Material shown:

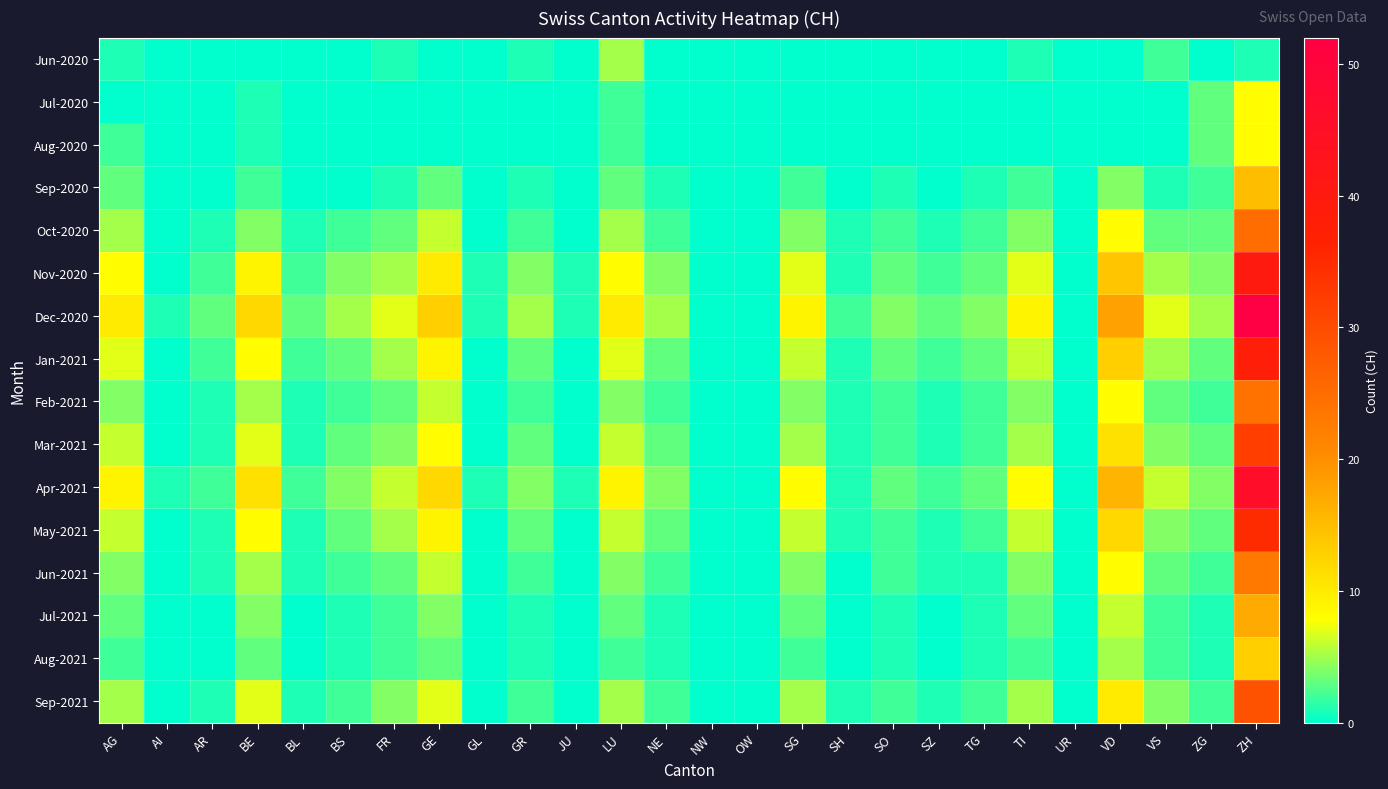

At how many categories does at least one series exceed 22?

1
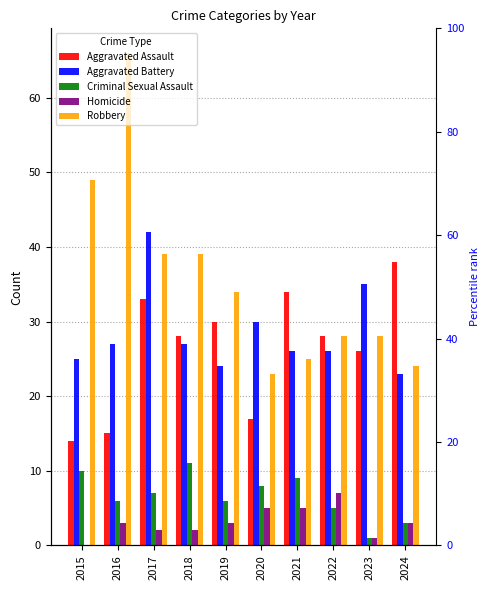

What are all the series names shown in the legend?

Aggravated Assault, Aggravated Battery, Criminal Sexual Assault, Homicide, Robbery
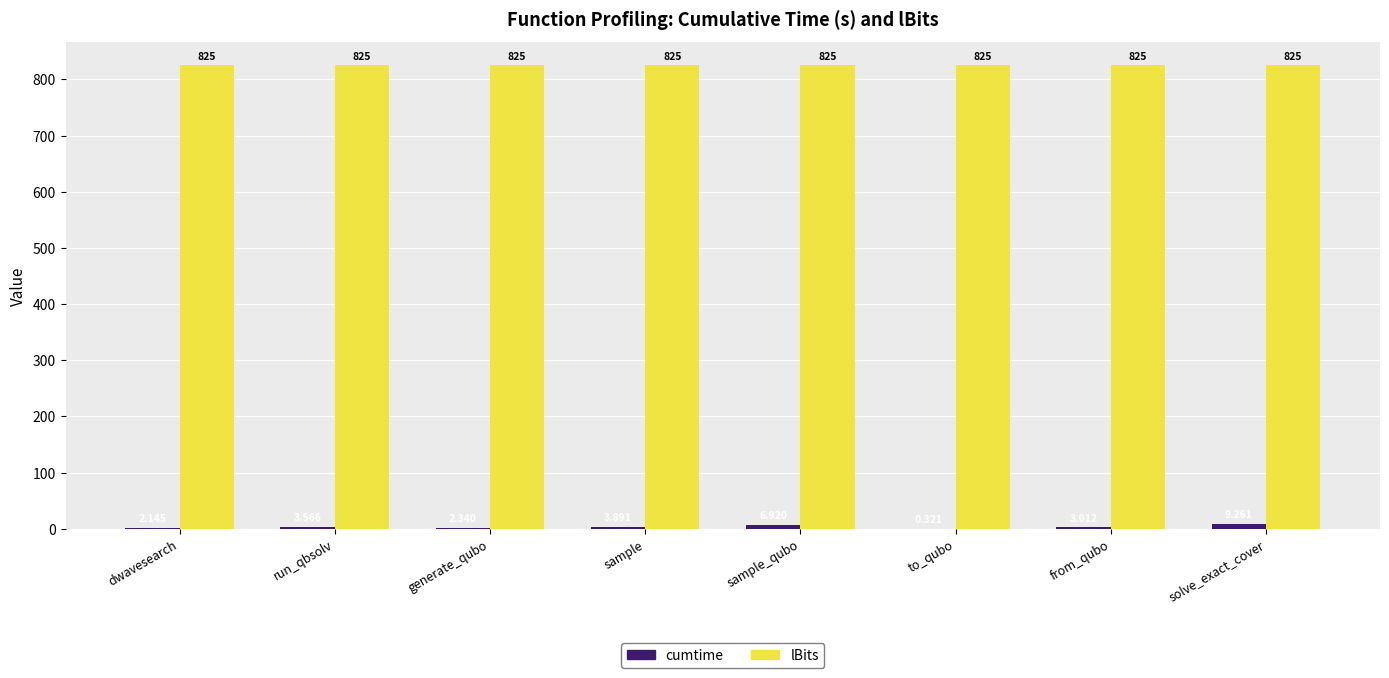

At which label does cumtime first exceed 3?

run_qbsolv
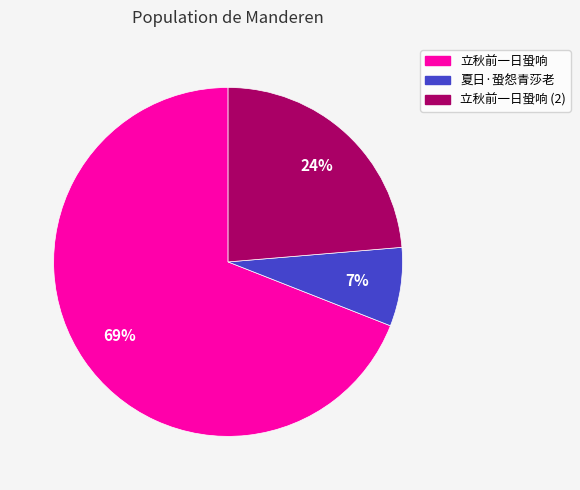

How many slices are in this pie chart?

3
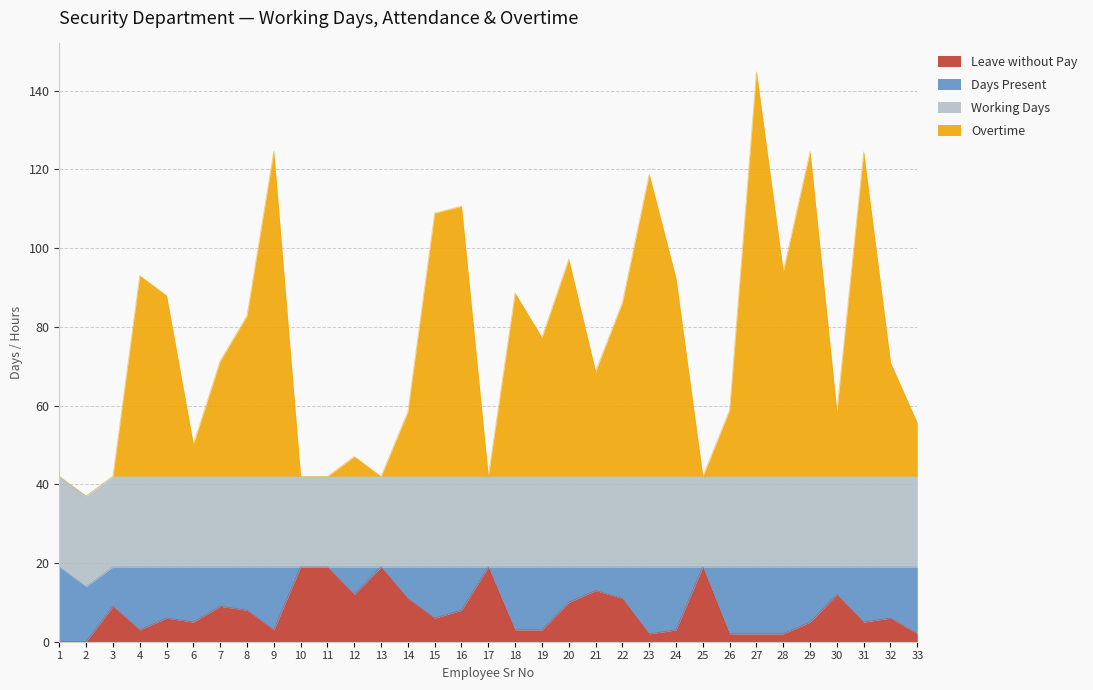

Rank the categories by Overtime value from lowest to highest.

2, 1, 3, 10, 11, 13, 17, 25, 12, 6, 33, 30, 14, 26, 21, 32, 7, 19, 8, 22, 5, 18, 24, 4, 28, 20, 15, 16, 23, 31, 29, 9, 27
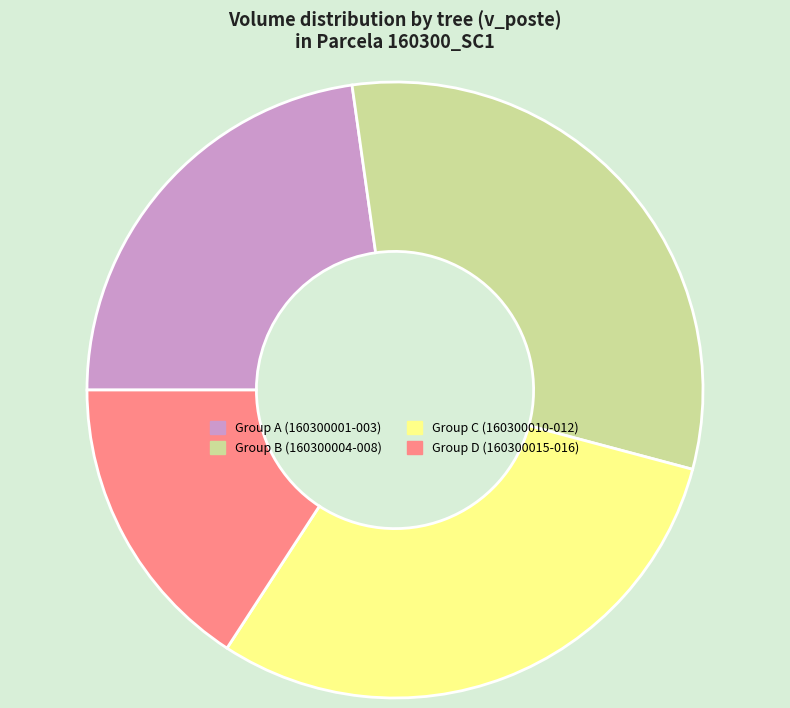

Which slice is the largest?

Group B (160300004-008)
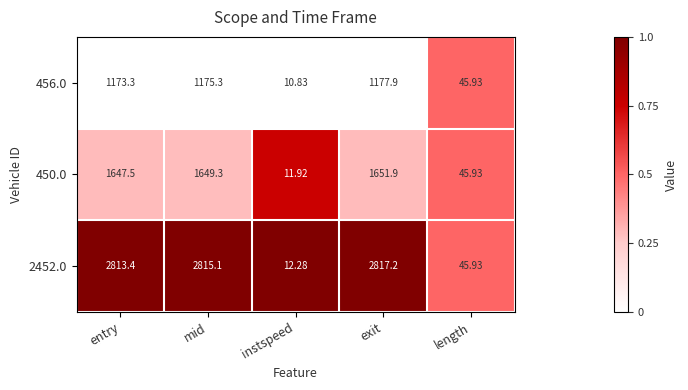

At which label is 2452.0 closest to 1414?

length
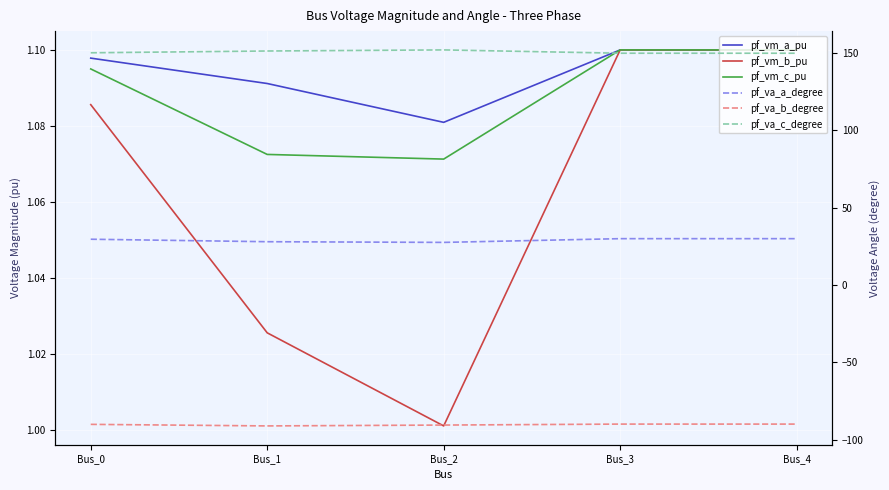

Between Bus_4 and Bus_1, which is larger?

Bus_4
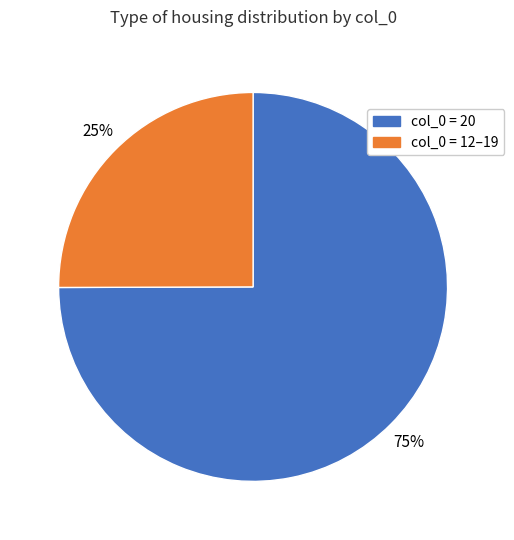

To the nearest percent, what is the difference between the largest and smallest slice percentages?

50%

Work instructions:
Convert the records above into a JSON list of strings with one string per line, omitting blank lines. Leave out the picture lines.

Solved exercise:
[
  "At how many categories does at least one series exceed 22?",
  "1",
  "What are all the series names shown in the legend?",
  "Aggravated Assault, Aggravated Battery, Criminal Sexual Assault, Homicide, Robbery",
  "At which label does cumtime first exceed 3?",
  "run_qbsolv",
  "How many slices are in this pie chart?",
  "3",
  "Rank the categories by Overtime value from lowest to highest.",
  "2, 1, 3, 10, 11, 13, 17, 25, 12, 6, 33, 30, 14, 26, 21, 32, 7, 19, 8, 22, 5, 18, 24, 4, 28, 20, 15, 16, 23, 31, 29, 9, 27",
  "Which slice is the largest?",
  "Group B (160300004-008)",
  "At which label is 2452.0 closest to 1414?",
  "length",
  "Between Bus_4 and Bus_1, which is larger?",
  "Bus_4",
  "To the nearest percent, what is the difference between the largest and smallest slice percentages?",
  "50%"
]